Copy all lines containing the string "former" from the records below.

Collection entries
┄┄┄┄┄┄┄┄┄┄

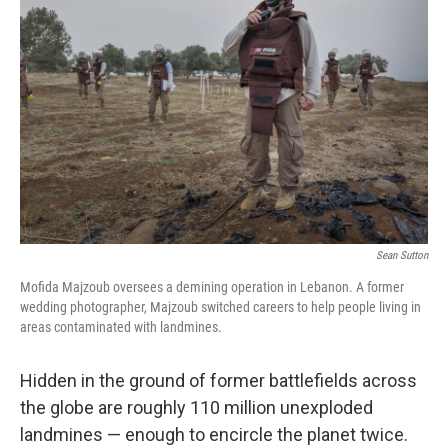
o
e
d
o
r
I
k
n
Sean Sutton
Mofida Majzoub oversees a demining operation in Lebanon. A former
wedding photographer, Majzoub switched careers to help people living in
areas contaminated with landmines.
Hidden in the ground of former battlefields across
the globe are roughly 110 million unexploded
landmines — enough to encircle the planet twice.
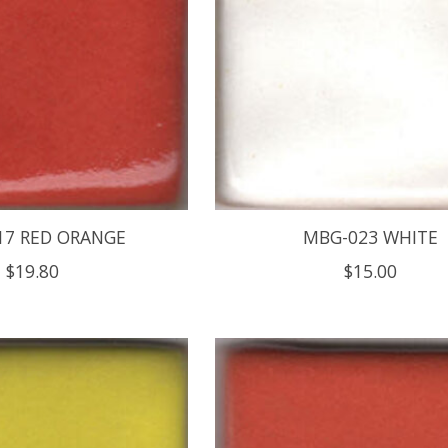
17 RED ORANGE
MBG-023 WHITE
$19.80
$15.00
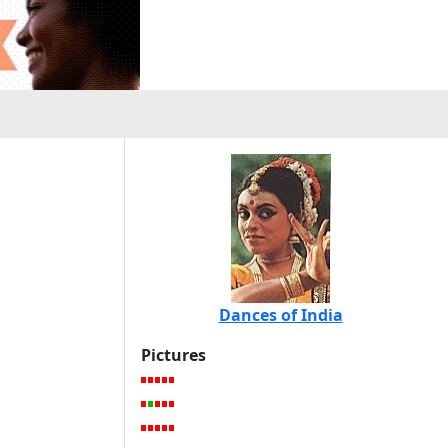
Dances of India
Pictures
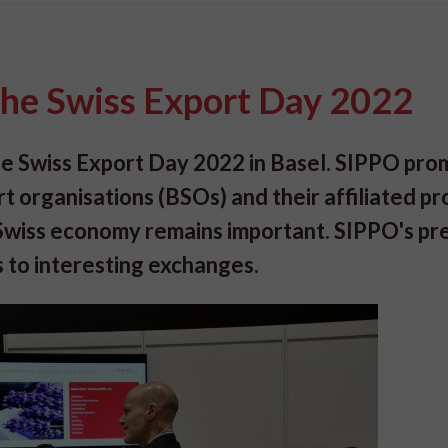
 the Swiss Export Day 2022
the Swiss Export Day 2022 in Basel. SIPPO pr
rt organisations (BSOs) and their affiliated p
e Swiss economy remains important. SIPPO's p
 to interesting exchanges.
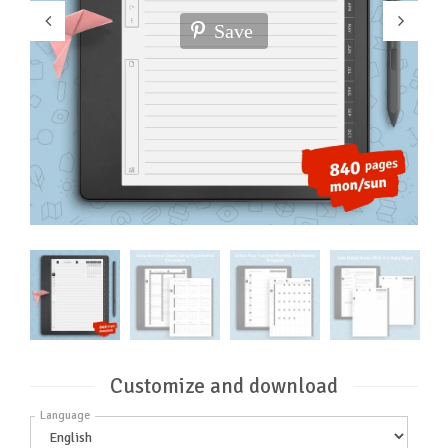
Save
Customize and download
Language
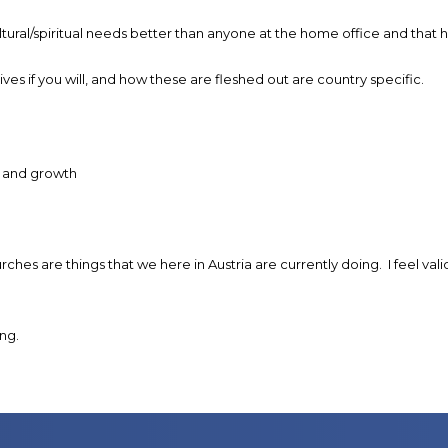
al/spiritual needs better than anyone at the home office and that how
ves if you will, and how these are fleshed out are country specific.
h and growth
urches are things that we here in Austria are currently doing. I feel
ng.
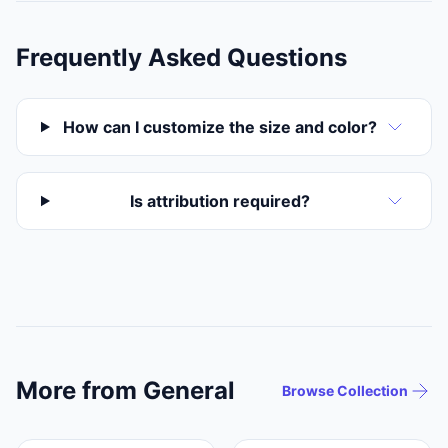
Frequently Asked Questions
How can I customize the size and color?
Is attribution required?
More from General
Browse Collection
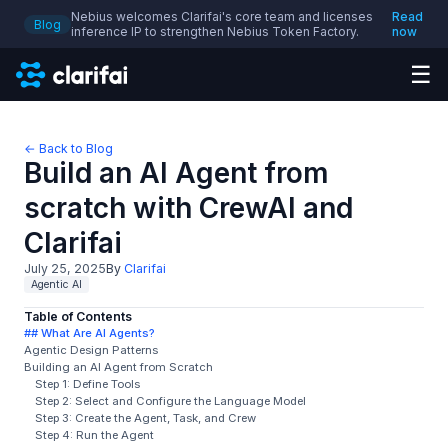
Nebius welcomes Clarifai's core team and licenses
Read
Blog
inference IP to strengthen Nebius Token Factory.
now
☰
← Back to Blog
Build an AI Agent from
scratch with CrewAI and
Clarifai
July 25, 2025
By
Clarifai
Agentic AI
Table of Contents
## What Are AI Agents?
Agentic Design Patterns
Building an AI Agent from Scratch
Step 1: Define Tools
Step 2: Select and Configure the Language Model
Step 3: Create the Agent, Task, and Crew
Step 4: Run the Agent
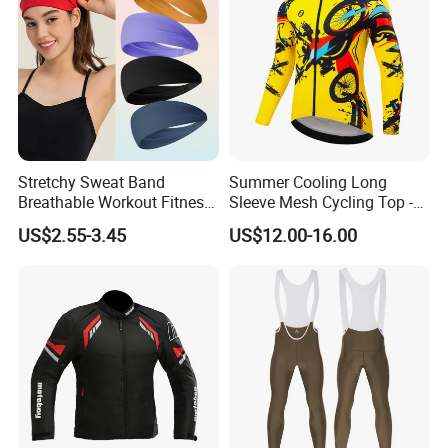
Stretchy Sweat Band
Summer Cooling Long
Breathable Workout Fitness
Sleeve Mesh Cycling Top -
Exercise Sports Headband
Ultra-Thin Fabric, Side
US$2.55-3.45
US$12.00-16.00
Sweatband for Women
Ventilation Panels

┄┄┄┄┄┄┄┄┄┄

__Result of this task__.
Mofida Majzoub oversees a demining operation in Lebanon. A former
Hidden in the ground of former battlefields across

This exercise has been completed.